GOD EATER〜Dual sniper〜 作:CiAn.
「ねえ、クノー」
「ん、何?」
狩り終わった小型アラガミを一瞥してから、私はブラッドの副隊長に声をかけた。少し気になっていたことがあったから。
「あなたとこうして任務をこなしていくことでブラッド・バレットも使えるようになって、感応種とも渡り合えるようになれて感謝してるわ。でも、あなたは何を思ってここまでするの?」
いくら同じゴッドイーターだからとはいえここまで1人の人間に対して最善を尽くそうとするなど中々ないことだ。まして顔も知らない他人なら。

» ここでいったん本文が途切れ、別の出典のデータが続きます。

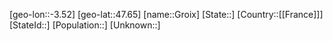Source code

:﻿---
location: [47.65,-3.52]
mapzoom: [7,12] 
mapmarker: city 
type: City
tags:
- geo/City


SpocWebEntityId: 30588
isDeleted: false
confidential: public

---
[geo-lon::-3.52]
[geo-lat::47.65]
[name::Groix]
[State::]
[Country::[[France]]]
[StateId::]
[Population::]
[Unknown::]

「大した理由じゃないの。私にはフェンリルに恩があるだけ」
「恩……?」
「ええ。と言っても子供の頃にアラガミに襲われていたところを助けてもらっただけだから気にすることないっていつも言われるんだけどね。……でも私はそうやって誰かを救えるなら自分にできることは一つ残さずやりきりたいんだ」
そこからゴッドイーターになろうと言うのだから大した度胸だ。アラガミに襲われた者は大抵心にトラウマを抱えることが多い。そこからまたアラガミと対峙しようとすることがどれだけ勇気がいることか。
「食えない人ね、あなたも」
「これでもブラッドの副隊長だからね〜。普通じゃやってけないって」
そんなおどけた風な様子ではあったが、彼女のゴッドイーターとしての覚悟は先の戦闘で容易に計り知れた。自らの命を危険に晒し人類の守護者として戦う者の自尊心と責任感が感じられた。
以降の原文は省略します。